§ **PREGUNTAS**:
a) Responda, según el texto de estudio:
(i) ¿A qué objeto se parece la úvula?
(ii) ¿Qué partes de la boca se preparan cuando se activa la alarma?
(iii) ¿Qué esperan con ansias los dientes?
b) Copie el pasaje del texto de estudio que va de "Debido a su" a "sinsabor del odio." y cambie "improperios" por "insultos".

§ **TEXTO DE ESTUDIO**:
###

Debido a su gran parecido con el badajo de una campana, la úvula, esa pequeña bola carnosa que cuelga en el fondo de la garganta, es la encargada de alertar a todos los miembros de la boca cada vez que viene en camino una descarga de palabras ofensivas.
Basta con que esa alarma se active para que lengua, encías y labios se preparen para hacerle frente a una nueva ola de improperios.
Las medidas que se ejecutan en esa caverna bucal tienen la intención de atenuar al menos un poco el mal sabor que el lenguaje de la violencia deja en el gusto.
“¿Cómo es posible que una persona que ha pasado por las aulas, en lugar de ser agradecida, opte por abusar de la jerga de la agresividad?, se preguntan los dientes, quienes esperan con ansias el siguiente cepillado con pasta dental para ahuyentar temporalmente el sinsabor del odio.

###

§ **INFORMACIÓN PROPORCIONADA**:
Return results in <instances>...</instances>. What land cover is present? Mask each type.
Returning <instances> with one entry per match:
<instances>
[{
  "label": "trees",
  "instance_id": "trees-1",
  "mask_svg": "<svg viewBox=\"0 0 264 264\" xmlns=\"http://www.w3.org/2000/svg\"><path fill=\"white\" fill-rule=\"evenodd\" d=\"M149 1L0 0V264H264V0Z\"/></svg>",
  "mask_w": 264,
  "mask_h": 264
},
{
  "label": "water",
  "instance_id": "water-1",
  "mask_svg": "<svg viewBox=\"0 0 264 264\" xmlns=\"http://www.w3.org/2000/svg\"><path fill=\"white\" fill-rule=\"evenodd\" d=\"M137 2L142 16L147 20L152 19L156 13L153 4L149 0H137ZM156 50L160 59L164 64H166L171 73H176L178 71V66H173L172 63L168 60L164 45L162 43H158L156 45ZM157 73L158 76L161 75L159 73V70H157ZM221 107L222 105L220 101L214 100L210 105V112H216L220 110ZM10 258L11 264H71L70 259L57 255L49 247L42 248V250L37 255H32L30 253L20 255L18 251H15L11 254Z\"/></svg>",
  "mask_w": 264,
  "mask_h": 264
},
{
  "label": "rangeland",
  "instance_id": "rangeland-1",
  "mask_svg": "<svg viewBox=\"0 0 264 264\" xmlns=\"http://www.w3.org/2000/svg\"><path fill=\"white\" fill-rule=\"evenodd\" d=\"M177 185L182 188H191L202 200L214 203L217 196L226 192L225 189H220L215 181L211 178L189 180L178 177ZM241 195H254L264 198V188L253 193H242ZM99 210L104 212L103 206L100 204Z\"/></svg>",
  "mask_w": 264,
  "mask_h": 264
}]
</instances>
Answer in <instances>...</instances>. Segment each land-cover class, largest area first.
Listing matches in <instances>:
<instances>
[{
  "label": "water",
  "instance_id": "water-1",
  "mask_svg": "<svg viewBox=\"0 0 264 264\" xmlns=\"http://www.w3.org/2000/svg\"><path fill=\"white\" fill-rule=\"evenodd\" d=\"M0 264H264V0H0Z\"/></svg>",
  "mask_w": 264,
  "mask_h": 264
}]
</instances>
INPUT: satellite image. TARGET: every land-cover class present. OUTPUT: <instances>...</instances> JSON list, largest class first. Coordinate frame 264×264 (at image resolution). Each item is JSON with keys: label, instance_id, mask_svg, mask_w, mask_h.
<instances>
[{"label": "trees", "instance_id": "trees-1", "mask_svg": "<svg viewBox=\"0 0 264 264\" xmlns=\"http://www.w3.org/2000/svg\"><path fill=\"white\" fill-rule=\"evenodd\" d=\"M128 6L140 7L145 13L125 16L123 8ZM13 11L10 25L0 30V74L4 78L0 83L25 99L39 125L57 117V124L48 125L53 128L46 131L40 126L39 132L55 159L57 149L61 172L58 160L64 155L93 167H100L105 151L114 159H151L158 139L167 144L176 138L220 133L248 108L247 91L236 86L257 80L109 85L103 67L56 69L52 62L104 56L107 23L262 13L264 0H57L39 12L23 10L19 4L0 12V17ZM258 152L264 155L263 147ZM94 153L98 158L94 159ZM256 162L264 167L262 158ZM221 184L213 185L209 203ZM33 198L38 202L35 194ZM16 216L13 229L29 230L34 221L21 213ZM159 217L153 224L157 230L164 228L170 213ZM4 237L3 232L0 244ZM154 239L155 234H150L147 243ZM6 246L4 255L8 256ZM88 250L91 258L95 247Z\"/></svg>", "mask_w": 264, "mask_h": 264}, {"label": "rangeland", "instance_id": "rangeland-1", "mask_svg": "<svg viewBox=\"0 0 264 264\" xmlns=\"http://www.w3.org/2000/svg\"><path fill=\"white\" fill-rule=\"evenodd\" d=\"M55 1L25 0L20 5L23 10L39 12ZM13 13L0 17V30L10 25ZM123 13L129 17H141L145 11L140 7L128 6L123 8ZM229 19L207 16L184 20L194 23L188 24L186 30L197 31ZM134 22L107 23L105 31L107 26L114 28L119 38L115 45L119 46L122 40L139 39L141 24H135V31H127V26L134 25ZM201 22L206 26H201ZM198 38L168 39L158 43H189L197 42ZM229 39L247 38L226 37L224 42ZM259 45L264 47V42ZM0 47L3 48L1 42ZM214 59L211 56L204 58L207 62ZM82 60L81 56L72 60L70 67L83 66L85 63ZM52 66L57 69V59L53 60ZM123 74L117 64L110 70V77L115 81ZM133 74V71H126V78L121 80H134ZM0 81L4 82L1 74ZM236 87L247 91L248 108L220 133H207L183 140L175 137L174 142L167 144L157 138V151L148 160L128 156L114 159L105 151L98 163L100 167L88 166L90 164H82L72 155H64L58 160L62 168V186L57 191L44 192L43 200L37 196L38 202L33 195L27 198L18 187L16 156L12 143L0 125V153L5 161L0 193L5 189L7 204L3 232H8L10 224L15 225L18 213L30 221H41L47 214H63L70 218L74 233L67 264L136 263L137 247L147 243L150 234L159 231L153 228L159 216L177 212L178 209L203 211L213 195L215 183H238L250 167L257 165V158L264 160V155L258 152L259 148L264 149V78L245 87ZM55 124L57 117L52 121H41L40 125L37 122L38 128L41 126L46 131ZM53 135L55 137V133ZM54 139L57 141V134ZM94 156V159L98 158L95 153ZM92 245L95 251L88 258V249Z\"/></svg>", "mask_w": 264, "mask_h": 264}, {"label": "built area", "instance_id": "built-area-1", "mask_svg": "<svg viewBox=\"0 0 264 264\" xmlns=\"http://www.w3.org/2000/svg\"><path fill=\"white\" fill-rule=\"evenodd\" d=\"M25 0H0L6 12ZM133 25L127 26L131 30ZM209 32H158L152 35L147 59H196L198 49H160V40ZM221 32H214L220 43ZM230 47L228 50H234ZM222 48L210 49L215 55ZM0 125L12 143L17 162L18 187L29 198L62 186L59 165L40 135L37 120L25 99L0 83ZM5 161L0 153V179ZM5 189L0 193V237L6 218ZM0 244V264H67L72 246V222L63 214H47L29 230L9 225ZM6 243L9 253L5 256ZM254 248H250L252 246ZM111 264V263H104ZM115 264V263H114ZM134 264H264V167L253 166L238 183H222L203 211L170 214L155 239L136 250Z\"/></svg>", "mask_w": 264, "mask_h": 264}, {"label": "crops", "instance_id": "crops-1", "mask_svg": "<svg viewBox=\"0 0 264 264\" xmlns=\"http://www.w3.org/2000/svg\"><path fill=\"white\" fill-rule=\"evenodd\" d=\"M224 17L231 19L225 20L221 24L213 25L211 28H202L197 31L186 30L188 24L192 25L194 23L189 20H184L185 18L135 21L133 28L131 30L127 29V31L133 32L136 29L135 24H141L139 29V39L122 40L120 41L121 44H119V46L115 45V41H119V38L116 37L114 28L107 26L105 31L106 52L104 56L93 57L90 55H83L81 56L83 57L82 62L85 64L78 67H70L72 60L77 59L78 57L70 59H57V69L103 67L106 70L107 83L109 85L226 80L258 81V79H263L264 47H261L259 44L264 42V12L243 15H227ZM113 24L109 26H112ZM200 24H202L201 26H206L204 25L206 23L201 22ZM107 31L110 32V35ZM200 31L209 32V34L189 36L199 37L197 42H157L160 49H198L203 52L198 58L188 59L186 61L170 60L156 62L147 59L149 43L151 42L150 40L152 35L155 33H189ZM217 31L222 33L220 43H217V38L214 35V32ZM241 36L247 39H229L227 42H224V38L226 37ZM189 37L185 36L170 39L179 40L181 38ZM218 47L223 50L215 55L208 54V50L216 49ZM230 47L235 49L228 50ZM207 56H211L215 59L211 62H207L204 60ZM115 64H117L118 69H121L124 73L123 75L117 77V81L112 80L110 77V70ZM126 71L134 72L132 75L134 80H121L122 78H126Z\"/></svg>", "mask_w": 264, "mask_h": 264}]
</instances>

###

§ **RESPUESTAS ESPERADAS**:
a)
(i) Al badajo de una campana.
(ii) La lengua, las encías y los labios.
(iii) El siguiente cepillado con pasta dental.

b)
Debido a su gran parecido con el badajo de una campana, la úvula, esa pequeña bola carnosa que cuelga en el fondo de la garganta, es la encargada de alertar a todos los miembros de la boca cada vez que viene en camino una descarga de palabras ofensivas.
Basta con que esa alarma se active para que lengua, encías y labios se preparen para hacerle frente a una nueva ola de insultos.
Las medidas que se ejecutan en esa caverna bucal tienen la intención de atenuar al menos un poco el mal sabor que el lenguaje de la violencia deja en el gusto.
“¿Cómo es posible que una persona que ha pasado por las aulas, en lugar de ser agradecida, opte por abusar de la jerga de la agresividad?, se preguntan los dientes, quienes esperan con ansias el siguiente cepillado con pasta dental para ahuyentar temporalmente el sinsabor del odio.